Request
Rewrite the listing from its first line through the line containing "scientific name: Orthogonikleithrus hoelli", replacing "phylum" with "division" and leaving everything else unchanged.

--*--

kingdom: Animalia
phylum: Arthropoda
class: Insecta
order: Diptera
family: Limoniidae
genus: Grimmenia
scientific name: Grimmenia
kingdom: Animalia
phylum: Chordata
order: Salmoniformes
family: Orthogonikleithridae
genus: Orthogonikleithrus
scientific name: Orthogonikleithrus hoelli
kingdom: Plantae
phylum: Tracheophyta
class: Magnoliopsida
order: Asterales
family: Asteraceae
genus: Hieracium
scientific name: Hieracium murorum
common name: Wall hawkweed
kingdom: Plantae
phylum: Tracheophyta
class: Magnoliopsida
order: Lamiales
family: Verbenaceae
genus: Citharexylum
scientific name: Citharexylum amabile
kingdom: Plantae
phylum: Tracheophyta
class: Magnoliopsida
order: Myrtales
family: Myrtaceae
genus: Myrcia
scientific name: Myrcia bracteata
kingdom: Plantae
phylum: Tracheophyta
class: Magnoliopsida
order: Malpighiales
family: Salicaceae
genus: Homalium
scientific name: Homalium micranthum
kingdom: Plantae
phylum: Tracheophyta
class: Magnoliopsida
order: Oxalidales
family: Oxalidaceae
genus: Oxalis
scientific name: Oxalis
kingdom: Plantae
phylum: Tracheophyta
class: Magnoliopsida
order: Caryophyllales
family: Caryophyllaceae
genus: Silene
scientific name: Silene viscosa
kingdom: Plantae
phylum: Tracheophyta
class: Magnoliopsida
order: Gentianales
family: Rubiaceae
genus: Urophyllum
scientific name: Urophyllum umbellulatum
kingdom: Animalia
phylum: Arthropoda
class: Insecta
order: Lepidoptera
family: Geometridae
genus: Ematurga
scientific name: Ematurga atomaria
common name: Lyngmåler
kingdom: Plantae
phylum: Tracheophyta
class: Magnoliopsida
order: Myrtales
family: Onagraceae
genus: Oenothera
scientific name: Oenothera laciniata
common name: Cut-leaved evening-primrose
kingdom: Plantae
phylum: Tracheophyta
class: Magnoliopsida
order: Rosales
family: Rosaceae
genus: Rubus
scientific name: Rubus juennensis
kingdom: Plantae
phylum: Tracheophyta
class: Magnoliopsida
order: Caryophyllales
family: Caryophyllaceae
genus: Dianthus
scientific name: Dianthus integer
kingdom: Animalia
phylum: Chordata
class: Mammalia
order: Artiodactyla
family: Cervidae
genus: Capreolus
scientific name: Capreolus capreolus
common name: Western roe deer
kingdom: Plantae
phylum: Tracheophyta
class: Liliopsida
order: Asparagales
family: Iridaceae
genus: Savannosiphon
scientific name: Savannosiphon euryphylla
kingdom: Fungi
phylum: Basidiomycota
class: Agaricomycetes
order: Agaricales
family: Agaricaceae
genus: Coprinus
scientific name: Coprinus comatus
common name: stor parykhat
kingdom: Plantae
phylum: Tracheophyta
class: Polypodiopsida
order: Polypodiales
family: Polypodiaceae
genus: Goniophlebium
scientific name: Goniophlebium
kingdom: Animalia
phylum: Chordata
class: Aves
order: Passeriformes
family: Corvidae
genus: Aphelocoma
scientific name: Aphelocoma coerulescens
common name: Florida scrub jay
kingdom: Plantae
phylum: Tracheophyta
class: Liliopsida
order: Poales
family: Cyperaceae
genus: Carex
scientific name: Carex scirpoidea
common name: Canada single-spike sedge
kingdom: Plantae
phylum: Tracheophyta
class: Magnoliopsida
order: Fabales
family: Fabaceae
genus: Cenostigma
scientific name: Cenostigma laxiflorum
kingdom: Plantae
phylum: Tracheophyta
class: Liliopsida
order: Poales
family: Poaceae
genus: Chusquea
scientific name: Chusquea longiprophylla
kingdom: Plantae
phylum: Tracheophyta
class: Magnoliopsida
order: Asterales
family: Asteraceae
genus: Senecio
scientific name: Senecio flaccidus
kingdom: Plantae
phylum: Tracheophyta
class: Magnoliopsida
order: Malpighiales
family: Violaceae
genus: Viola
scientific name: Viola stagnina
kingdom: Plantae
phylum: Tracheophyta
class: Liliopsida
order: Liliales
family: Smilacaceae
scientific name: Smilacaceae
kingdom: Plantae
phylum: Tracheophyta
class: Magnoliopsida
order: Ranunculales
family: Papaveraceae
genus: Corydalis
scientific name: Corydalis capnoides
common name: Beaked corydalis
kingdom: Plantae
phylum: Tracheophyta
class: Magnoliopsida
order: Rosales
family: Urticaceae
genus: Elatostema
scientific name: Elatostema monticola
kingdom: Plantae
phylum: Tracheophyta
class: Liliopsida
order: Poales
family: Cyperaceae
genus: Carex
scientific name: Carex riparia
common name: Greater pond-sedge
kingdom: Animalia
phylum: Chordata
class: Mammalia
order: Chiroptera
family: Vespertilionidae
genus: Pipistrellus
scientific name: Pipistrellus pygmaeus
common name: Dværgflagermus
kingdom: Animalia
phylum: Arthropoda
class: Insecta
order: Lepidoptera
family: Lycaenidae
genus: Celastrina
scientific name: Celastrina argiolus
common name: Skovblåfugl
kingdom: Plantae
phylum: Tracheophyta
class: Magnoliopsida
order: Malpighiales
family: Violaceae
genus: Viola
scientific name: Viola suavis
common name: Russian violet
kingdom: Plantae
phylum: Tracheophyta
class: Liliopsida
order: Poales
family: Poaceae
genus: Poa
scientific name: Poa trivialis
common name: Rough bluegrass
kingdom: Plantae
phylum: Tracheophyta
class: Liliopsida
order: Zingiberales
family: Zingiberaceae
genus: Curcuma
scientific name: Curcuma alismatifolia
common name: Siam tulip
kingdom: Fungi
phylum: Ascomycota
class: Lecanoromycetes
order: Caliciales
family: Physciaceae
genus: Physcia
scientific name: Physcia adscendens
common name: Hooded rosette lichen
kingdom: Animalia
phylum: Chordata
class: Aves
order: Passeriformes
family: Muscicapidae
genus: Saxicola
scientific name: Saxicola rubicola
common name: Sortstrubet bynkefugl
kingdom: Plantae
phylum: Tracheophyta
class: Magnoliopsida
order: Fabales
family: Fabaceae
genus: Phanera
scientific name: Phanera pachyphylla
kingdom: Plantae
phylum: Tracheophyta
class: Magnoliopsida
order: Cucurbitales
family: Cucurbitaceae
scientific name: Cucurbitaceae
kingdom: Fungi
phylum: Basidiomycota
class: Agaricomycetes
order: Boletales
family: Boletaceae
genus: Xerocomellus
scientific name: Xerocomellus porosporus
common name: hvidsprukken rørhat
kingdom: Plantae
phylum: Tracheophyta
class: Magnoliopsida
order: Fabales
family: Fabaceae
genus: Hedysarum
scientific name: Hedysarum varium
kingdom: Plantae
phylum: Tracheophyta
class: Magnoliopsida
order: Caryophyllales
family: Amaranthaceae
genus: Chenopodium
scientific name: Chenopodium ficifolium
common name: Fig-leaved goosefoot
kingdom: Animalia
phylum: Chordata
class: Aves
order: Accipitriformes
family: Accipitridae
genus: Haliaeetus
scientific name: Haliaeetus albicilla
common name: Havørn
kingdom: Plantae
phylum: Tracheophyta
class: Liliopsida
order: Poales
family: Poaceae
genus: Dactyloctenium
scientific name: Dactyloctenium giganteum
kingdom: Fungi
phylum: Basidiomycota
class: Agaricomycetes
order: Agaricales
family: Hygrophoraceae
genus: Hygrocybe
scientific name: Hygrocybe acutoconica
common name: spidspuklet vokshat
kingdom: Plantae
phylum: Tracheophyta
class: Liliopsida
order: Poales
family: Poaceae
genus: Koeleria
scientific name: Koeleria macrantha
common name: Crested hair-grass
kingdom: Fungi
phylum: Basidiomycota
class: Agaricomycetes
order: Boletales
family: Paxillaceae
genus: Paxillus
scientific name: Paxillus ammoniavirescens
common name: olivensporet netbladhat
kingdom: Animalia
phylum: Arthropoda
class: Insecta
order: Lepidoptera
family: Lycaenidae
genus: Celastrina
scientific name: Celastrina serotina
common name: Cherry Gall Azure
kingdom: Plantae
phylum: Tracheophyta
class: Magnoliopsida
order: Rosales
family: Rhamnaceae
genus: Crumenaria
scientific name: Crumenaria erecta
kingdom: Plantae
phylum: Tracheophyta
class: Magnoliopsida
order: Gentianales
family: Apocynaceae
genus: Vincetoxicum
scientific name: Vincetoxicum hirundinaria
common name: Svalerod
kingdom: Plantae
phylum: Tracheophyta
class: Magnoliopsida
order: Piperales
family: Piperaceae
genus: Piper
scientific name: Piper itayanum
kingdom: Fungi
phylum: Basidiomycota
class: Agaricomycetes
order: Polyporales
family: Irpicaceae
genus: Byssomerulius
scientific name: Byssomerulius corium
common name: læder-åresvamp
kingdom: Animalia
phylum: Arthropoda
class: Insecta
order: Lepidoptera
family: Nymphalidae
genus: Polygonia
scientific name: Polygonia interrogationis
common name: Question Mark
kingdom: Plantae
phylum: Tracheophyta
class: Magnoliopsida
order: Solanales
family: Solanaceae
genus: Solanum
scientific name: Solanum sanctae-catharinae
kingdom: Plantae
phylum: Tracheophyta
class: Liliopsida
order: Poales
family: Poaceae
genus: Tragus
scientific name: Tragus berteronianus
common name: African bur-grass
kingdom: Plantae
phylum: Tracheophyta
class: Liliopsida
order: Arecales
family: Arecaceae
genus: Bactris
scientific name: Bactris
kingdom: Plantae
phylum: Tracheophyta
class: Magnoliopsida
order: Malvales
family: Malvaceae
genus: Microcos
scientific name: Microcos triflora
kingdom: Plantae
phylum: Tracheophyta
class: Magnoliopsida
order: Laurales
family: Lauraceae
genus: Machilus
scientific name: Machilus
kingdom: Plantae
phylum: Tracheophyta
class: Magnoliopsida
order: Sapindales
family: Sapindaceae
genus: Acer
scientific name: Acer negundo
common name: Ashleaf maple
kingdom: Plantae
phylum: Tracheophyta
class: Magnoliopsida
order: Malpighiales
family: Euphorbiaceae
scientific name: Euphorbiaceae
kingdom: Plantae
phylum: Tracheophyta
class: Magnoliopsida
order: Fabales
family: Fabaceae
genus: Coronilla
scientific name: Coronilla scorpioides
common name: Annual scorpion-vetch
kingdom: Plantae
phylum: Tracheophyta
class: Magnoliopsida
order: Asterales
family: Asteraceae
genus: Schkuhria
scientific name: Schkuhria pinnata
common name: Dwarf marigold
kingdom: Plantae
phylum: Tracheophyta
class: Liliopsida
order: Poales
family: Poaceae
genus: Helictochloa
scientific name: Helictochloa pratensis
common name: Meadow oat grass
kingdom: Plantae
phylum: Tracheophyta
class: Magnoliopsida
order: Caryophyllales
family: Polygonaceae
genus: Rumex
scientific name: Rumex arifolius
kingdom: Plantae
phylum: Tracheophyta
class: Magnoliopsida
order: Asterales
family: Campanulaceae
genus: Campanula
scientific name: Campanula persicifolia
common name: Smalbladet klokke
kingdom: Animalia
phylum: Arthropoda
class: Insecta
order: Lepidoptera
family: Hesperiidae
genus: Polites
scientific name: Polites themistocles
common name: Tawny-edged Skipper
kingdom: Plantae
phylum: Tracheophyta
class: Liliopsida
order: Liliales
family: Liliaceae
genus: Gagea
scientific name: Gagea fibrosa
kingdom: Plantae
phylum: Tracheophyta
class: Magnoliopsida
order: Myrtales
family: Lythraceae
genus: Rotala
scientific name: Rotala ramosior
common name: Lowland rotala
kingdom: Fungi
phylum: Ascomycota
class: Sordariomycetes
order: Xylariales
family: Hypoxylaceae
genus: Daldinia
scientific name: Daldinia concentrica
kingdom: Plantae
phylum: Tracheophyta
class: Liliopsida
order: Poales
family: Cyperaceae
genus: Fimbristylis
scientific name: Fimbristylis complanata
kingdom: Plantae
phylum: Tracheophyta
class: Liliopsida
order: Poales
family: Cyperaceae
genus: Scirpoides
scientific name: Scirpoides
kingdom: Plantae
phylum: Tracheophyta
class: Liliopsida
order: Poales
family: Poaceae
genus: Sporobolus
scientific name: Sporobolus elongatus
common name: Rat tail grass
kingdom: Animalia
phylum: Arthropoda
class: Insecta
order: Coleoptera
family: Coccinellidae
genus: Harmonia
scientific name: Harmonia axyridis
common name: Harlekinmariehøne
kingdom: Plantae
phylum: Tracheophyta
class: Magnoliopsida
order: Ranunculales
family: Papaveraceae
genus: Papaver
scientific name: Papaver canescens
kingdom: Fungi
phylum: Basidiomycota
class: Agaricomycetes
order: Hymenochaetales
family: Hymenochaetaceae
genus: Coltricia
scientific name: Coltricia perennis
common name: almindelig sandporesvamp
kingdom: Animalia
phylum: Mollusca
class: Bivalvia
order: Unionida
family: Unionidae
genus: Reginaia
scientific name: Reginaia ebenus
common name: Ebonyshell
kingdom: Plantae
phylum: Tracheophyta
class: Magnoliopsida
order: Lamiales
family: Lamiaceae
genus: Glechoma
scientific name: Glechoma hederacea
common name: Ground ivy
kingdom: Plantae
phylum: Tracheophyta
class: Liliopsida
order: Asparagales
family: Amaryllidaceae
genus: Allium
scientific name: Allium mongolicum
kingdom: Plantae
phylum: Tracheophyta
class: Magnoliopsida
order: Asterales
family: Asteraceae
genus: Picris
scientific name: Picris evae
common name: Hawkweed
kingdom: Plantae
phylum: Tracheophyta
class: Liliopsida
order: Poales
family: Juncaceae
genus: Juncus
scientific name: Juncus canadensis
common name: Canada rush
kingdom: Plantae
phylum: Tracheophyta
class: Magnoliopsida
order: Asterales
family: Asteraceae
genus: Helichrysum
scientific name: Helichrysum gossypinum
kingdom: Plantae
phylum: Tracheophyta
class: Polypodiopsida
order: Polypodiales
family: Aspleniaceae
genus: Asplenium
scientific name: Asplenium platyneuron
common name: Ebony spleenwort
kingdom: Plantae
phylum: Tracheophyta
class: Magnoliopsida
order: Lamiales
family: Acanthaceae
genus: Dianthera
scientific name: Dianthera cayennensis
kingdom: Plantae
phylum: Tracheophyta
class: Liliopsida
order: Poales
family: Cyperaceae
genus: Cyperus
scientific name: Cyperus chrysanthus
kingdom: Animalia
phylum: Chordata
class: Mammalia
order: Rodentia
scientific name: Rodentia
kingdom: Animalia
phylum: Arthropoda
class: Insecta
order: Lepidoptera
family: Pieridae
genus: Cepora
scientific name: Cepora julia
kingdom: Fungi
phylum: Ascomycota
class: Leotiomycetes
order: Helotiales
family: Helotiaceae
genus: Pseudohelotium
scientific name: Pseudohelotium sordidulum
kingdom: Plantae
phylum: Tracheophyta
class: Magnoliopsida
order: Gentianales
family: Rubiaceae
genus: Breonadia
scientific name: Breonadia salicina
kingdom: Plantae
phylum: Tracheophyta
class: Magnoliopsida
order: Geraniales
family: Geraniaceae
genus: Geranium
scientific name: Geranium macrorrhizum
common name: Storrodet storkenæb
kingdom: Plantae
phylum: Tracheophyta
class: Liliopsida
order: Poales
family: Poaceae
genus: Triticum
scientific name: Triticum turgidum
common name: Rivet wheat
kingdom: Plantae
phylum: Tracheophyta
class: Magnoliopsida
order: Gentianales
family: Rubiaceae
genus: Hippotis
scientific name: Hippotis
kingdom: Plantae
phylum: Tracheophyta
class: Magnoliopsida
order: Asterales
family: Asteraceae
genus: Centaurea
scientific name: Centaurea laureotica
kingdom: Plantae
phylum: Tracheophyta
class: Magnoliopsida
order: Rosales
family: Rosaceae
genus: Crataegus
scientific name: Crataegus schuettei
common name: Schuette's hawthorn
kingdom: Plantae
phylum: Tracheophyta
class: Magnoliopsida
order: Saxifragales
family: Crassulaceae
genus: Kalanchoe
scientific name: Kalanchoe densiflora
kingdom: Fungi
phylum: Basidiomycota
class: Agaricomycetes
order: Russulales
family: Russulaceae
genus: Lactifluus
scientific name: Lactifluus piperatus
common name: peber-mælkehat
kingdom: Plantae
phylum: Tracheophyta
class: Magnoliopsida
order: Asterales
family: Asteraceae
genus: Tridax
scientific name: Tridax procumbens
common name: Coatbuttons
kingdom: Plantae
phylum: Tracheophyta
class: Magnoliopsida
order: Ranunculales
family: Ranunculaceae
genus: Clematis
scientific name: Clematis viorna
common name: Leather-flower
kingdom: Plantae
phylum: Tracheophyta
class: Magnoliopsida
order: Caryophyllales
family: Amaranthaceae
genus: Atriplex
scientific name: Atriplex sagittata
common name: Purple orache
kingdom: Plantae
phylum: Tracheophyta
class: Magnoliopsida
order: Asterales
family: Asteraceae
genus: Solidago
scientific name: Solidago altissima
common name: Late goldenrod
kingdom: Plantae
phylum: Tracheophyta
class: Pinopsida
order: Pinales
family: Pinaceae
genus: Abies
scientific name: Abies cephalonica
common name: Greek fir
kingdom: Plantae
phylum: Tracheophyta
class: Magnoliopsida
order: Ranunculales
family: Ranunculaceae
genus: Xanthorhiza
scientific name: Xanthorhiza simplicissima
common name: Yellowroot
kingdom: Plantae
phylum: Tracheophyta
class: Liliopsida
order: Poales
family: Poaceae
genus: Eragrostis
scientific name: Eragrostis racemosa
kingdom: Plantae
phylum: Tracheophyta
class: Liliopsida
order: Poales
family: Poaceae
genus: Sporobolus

--*--

Answer in full
kingdom: Animalia
division: Arthropoda
class: Insecta
order: Diptera
family: Limoniidae
genus: Grimmenia
scientific name: Grimmenia
kingdom: Animalia
division: Chordata
order: Salmoniformes
family: Orthogonikleithridae
genus: Orthogonikleithrus
scientific name: Orthogonikleithrus hoelli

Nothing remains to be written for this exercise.